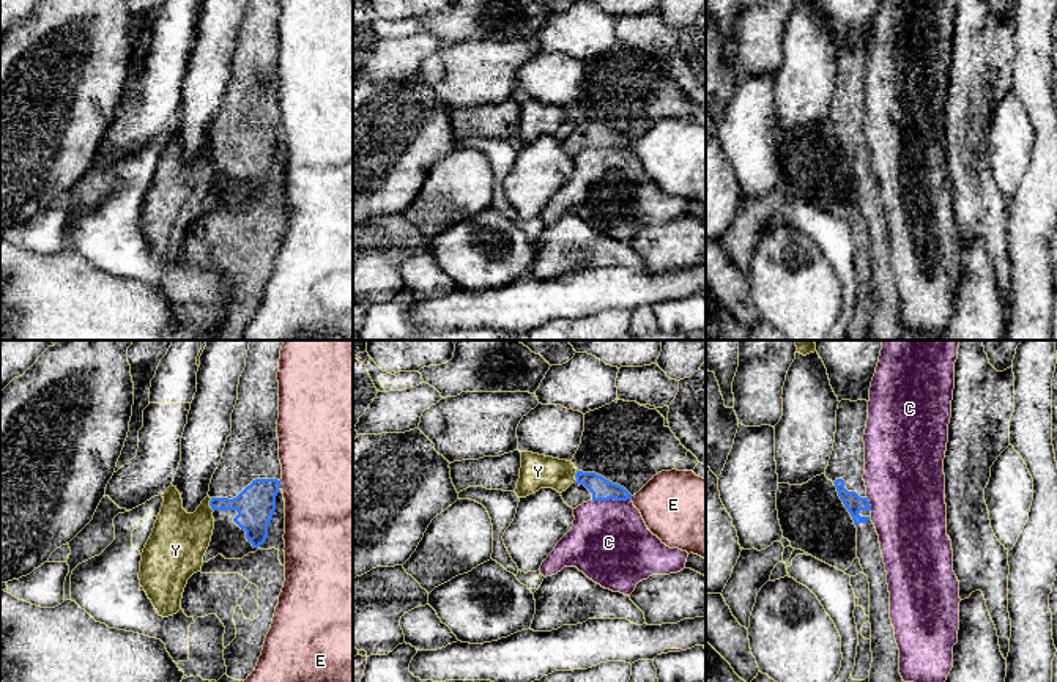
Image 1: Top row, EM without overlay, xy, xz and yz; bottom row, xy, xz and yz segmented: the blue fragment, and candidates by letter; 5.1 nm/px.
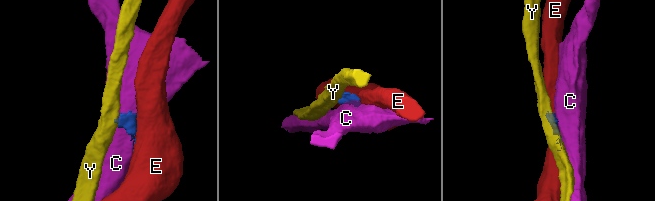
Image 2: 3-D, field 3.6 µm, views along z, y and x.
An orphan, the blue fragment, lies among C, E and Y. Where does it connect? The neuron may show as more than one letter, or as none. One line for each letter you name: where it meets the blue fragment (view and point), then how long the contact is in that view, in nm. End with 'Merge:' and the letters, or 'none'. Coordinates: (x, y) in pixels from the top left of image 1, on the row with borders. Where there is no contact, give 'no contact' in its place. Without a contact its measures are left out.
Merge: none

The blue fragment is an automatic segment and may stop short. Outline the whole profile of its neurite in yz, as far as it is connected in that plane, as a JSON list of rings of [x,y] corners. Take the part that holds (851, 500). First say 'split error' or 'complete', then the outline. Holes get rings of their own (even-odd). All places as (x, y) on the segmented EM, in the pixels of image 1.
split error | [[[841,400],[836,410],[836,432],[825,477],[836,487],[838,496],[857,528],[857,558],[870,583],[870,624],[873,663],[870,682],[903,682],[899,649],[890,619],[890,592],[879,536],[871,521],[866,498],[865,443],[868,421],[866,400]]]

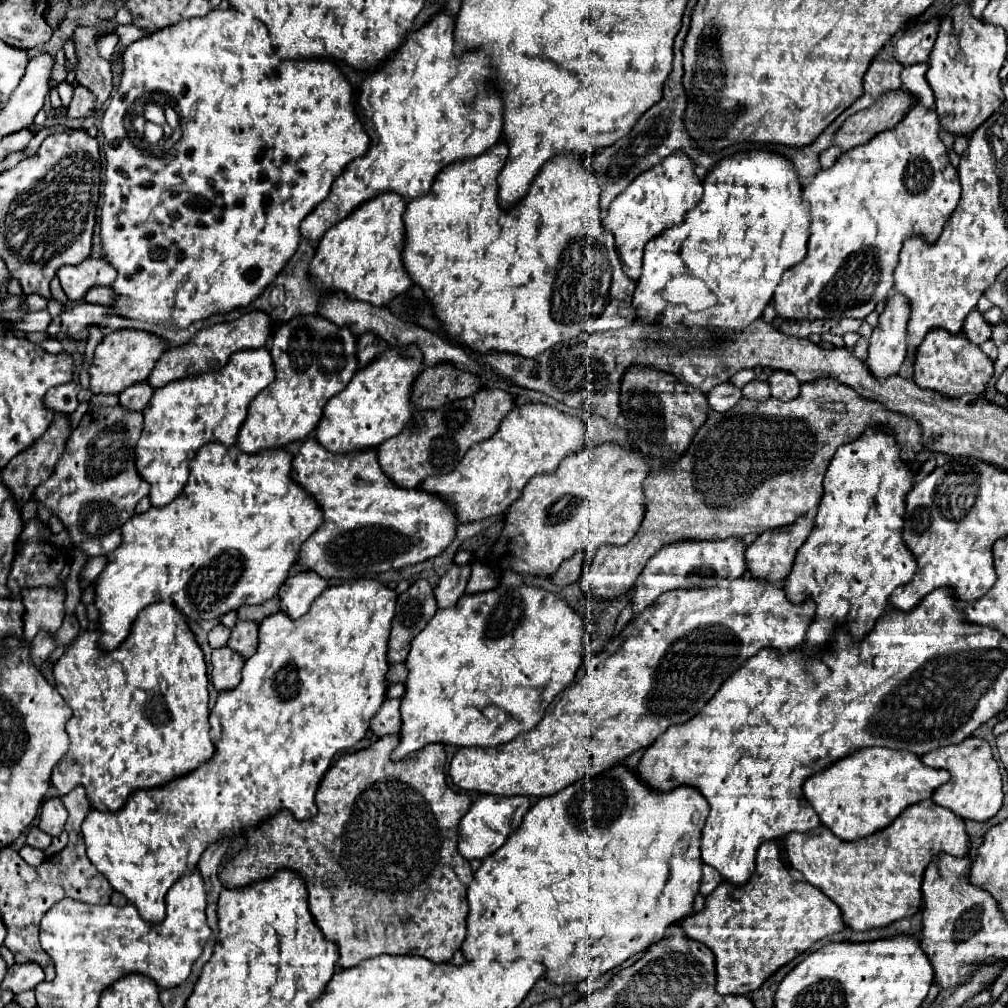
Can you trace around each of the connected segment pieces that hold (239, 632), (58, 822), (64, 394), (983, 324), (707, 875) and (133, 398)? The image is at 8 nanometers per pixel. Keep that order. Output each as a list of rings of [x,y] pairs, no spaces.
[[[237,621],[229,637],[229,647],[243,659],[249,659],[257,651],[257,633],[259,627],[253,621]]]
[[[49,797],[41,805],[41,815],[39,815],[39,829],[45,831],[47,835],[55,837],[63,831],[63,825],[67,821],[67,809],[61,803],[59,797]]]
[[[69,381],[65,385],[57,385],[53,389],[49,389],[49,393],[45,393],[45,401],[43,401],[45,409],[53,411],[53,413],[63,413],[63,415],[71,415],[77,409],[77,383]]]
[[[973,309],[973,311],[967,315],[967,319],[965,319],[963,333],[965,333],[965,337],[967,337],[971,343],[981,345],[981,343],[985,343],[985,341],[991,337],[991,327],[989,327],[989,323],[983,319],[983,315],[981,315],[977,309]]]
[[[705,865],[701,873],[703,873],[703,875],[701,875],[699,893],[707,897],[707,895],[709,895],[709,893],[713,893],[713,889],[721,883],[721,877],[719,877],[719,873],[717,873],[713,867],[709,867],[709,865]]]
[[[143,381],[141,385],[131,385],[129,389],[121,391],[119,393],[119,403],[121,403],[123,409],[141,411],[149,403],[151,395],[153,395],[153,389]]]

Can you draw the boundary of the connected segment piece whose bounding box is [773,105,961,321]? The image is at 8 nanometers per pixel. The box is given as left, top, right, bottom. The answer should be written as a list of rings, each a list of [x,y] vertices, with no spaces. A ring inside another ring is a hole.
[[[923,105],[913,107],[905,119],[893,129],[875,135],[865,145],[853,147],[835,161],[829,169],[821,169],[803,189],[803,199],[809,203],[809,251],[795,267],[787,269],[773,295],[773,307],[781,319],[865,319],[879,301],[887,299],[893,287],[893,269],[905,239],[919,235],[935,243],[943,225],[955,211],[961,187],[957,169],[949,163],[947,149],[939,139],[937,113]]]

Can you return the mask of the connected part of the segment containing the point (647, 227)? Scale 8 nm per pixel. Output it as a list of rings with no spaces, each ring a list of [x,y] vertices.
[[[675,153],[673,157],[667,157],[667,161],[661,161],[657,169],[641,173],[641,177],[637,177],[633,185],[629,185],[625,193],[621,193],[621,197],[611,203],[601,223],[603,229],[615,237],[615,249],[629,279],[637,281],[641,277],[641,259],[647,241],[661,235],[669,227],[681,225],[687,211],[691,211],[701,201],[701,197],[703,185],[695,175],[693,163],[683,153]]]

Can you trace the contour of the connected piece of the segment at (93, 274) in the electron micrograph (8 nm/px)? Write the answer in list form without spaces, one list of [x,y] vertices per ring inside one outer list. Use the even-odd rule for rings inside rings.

════════════════

* **WHAT THE EXERCISE ASKS**
Each line, from the beginning of the listing to the line bearing "Image 2: 3-D, field" inclusive, should be copied exactly; the pictures stay out.

* **WRITTEN SOLUTION**
Image 1: Top row, EM without overlay, xy, xz and yz; bottom row, xy, xz and yz segmented: the blue fragment, and candidates by letter; 5.1 nm/px.
Image 2: 3-D, field 3.6 µm, views along z, y and x.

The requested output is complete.